VIVAnews - Beredar tiga nama untuk duduk sebagai pimpinan sementara Komisi Pemberantasan Korupsi. Mereka adalah mantan pimpinan KPK Amien Sunaryadi, serta calon dari unsur kepolisian dan unsur kejaksaan.
Berdasarkan informasi yang diterima, calon dari kepolisian adalah mantan Kapolri Jenderal Sutanto dan calon dari unsur kejaksaan mantan Jaksa Agung Muda Intelijen Wisnu Subroto.
Namun, mengenai beredarnya nama-nama calon tersebut, tim perumus pimpinan sementara KPK membantahnya. "Kami baru sepakati kriteria pokok. Kami belum sebut nama," kata Ketua Tim Perumus Widodo Adi Sucipto.
Peneliti hukum Indonesia Corruption Watch, Febri Diansyah, mengkritik mengenai masuknya nama Wisnu Subroto dan Sutanto. Menurutnya pimpinan sementara KPK sebaiknya tidak berasal dari unsur polisi dan jaksa.
"Selama ini KPK dibentuk karena kepolisian dan kejaksaan tidak efektif, dan ini perlu menjadi pertimbangan tim," kata Febri saat dihubungi di Jakarta, Jumat 25 September 2009.

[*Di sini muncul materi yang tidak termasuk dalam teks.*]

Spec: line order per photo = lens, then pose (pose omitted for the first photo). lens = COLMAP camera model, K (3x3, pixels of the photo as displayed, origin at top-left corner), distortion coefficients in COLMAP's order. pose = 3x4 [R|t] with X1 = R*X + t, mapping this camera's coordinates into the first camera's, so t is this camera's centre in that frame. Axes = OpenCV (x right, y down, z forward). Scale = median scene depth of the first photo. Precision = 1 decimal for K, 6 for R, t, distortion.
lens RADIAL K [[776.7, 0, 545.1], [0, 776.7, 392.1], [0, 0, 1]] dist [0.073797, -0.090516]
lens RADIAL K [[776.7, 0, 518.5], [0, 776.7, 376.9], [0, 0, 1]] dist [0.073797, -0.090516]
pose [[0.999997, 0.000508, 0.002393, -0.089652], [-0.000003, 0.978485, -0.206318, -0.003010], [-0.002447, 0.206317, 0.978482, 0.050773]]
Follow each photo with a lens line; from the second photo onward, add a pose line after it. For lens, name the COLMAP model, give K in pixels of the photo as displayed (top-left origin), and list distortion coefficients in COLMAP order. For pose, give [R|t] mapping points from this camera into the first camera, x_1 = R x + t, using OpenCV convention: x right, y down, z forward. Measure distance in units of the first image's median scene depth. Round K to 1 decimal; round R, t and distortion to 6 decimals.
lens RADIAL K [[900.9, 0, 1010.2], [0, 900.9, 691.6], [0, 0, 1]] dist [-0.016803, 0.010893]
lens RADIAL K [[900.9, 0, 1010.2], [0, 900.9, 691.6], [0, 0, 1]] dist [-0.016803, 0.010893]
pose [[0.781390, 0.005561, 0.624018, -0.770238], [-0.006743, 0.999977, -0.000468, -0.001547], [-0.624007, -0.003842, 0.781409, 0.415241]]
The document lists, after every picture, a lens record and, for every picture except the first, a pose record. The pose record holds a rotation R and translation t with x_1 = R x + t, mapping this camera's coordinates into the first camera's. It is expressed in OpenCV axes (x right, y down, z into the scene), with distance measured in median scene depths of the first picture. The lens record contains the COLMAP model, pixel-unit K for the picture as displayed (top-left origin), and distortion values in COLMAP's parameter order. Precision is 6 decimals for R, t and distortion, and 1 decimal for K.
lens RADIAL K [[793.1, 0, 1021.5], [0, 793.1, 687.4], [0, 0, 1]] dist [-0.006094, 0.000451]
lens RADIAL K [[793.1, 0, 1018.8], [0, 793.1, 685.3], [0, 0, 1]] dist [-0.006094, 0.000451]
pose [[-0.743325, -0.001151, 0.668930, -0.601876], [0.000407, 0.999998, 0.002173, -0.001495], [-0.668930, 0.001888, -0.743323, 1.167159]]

Menurut Febri, tim perumus perlu memerhatikan latar belakang dari para calon. Diketahui nama Wisnu Subroto sempat disebut-sebut dalam kasus suap yang melibatkan jaksa Urip Tri Gunawan dan Artalyta Suryani.
Tim perumus ini bertugas untuk merekomendasikan tiga nama pimpinan sementara KPK. Tim ini terdiri dari Adnan Buyung Nasution, Menteri Hukum dan HAM Andi Mattalatta, Menkopolhukam Widodo AS, pengacara Todung Mulya Lubis, dan mantan Ketua KPK Taufiequrrachman Ruki. Tim perumus ini bertugas untuk merekomendasikan tiga nama pimpinan sementara KPK.
Tiga dari lima pimpinan KPK saat ini berstatus tersangka dan dinonaktifkan dari jabatannya. Ketua KPK Antasari Azhar tersandung kasus pembunuhan bos PT Putra Rajawali Banjaran, Nasrudin Zulkarnaen. Sedangkan, Chandra dan Bibit diduga telah menyalahgunakan wewenang saat mencekal bos Masaro Radiokom, Anggoro Widjojo, dan mencabut cekal mantan bos PT Era Giat Prima, Joko Soegiarto Tjandra.